Vor wenigen Tagen berichteten die Zeitungen, dass Sondengänger und Raubgräber in Rheinland-Pfalz einen sensationellen römischen Schatz gefunden, ihn illegal ausgegraben, die für die Geschichtskenntnis unverzichtbaren Fundzusammenhänge zerstört und einen Teil der Stücke bereits verhökert haben. Der Kommentar der zuständigen Ministerin: Durch derartige Raubgräberei entsteht großer Schaden. Nicht nur für die Wissenschaft, sondern auch für die Allgemeinheit. Für derart triviale Absonderungen brauchen wir keine Kultur- und Denkmalpolitiker! Wir bräuchten Sie, damit Sie die für das Gemeinwohl wichtigen Regeln schaffen und deren Einhaltung sicherstellen. Das Erhalten der Bodendenkmäler dient dem Gemeinwohl!

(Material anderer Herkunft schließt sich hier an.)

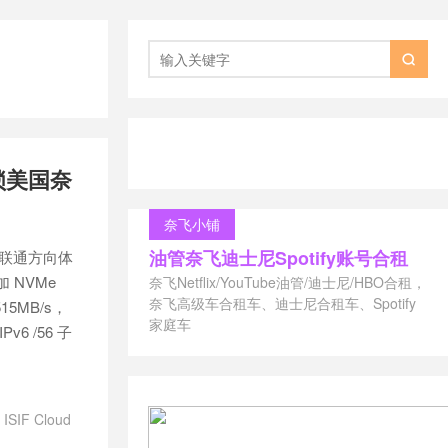

锁美国奈
奈飞小铺
油管奈飞迪士尼Spotify账号合租
程，联通方向体
加 NVMe
奈飞Netflix/YouTube油管/迪士尼/HBO合租，
奈飞高级车合租车、迪士尼合租车、Spotify
15MB/s，
家庭车
6 /56 子
/
ISIF Cloud
F 建站
/
ISIF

Regeln braucht es überall, wo es Zivilisation gibt. Regeln schaffen Zivilisation. Deregulierung ist, statt als notwendiges Werkzeug für bestimmte Fälle eingesetzt zu werden, als Wert an sich verkauft worden: Die verheerenden gesellschaftlichen und ökonomischen Folgen dieser Ideologie sind in den endlosen Banken- und Währungskrisen, in den tiefen gesellschaftlichen Verwerfungen unserer Tage zu besichtigen.

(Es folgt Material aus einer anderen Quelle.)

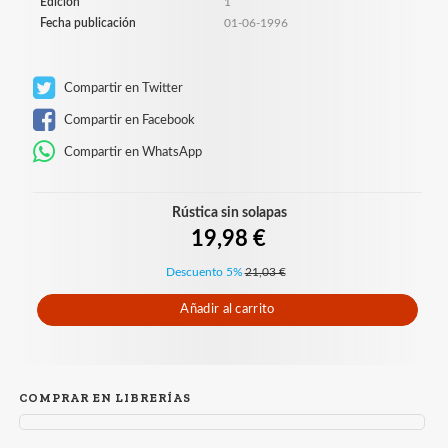
Edición
1
Fecha publicación
01-06-1996
Compartir en Twitter
Compartir en Facebook
Compartir en WhatsApp
Rústica sin solapas
19,98 €
Descuento 5%
21,03 €
Añadir al carrito
COMPRAR EN LIBRERÍAS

Ebenso wenig wie die Deregulierung kann die ausschließlich ökonomische Betrachtung der Dinge zu gedeihlichen Resultaten führen: Was in diesen Diskussionen fehlt, ist vor allem eine Verständigung darüber, welche Anliegen der Gesellschaft etwas "wert" sind, an welchen Leitbildern sie sich orientieren will.

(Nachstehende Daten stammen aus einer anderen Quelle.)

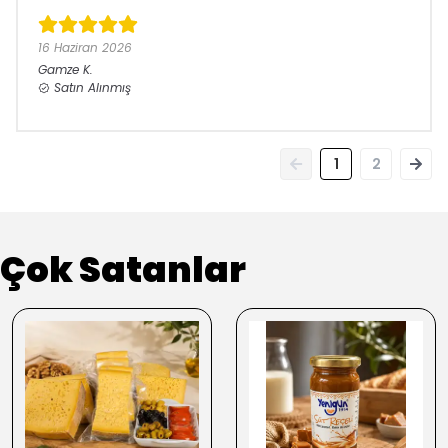
16 Haziran 2026
Gamze
K.
Satın Alınmış
1
2
Çok Satanlar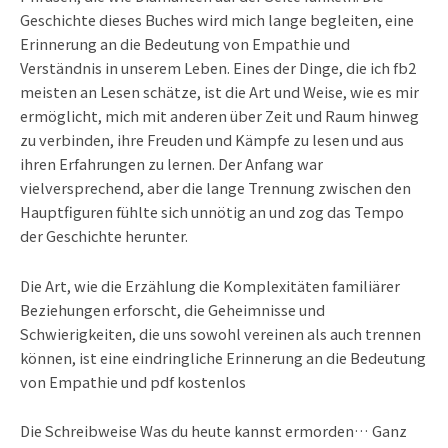
Geschichte dieses Buches wird mich lange begleiten, eine
Erinnerung an die Bedeutung von Empathie und
Verständnis in unserem Leben. Eines der Dinge, die ich fb2
meisten an Lesen schätze, ist die Art und Weise, wie es mir
ermöglicht, mich mit anderen über Zeit und Raum hinweg
zu verbinden, ihre Freuden und Kämpfe zu lesen und aus
ihren Erfahrungen zu lernen. Der Anfang war
vielversprechend, aber die lange Trennung zwischen den
Hauptfiguren fühlte sich unnötig an und zog das Tempo
der Geschichte herunter.
Die Art, wie die Erzählung die Komplexitäten familiärer
Beziehungen erforscht, die Geheimnisse und
Schwierigkeiten, die uns sowohl vereinen als auch trennen
können, ist eine eindringliche Erinnerung an die Bedeutung
von Empathie und pdf kostenlos
Die Schreibweise Was du heute kannst ermorden… Ganz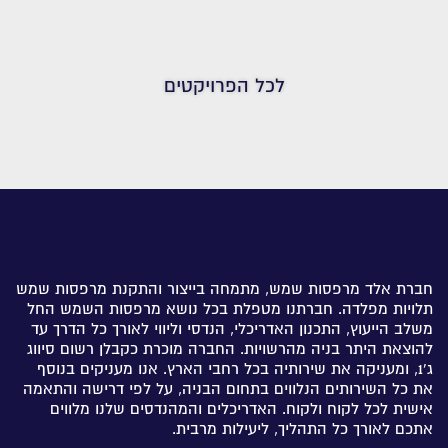
לכל הפרויקטים
חברת אלד מרפסות שמש, מתמחה בייצור והתקנת מרפסות שמש
תלויות מפלדה. חברתנו מטפלת בכל נושא מרפסות השמש החל
משלב הייעוץ, התכנון האדריכלי, הנדסי וליווי לאורך כל הדרך עד
להוצאת היתר בניה מהרשויות. החברה מוכרת כקבלן רשום סיווג
ג'1, ומעניקה את שירותיה בכל רחבי הארץ. אנו מעניקים בנוסף
את כל השירותים הנלווים בתחום הבניה, על לפי דרישה והתאמה
אישית לכל לקוח ולקוח. האדריכלים והמהנדסים שלנו מלווים
אתכם לאורך כל התהליך, ליעילות מרבית.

Erschreckend war für mich kürzlich ein Artikel zur Genmaisdebatte in der "Welt" vom 12. Februar 2014: Langfristig wird auch in Deutschland kein Weg am Genmais vorbeiführen. Das ist gut so. Mais wird als Einnahmequelle für die Bauern immer lukrativer. Sie müssen wettbewerbsfähig bleiben, und der Verbraucher will, dass Produkte mit Mais oder aus Mais möglichst billig sind. Kurzum, die ökonomischen Realitäten erfordern Maissorten, die robust und wenig anfällig sind für Schädlinge. Am Ende setzt sich der Markt durch.

Wenn wir Leuten mit einem solchen Wertesystem die Gestaltung der Zukunft überlassen: Dann gute Nacht!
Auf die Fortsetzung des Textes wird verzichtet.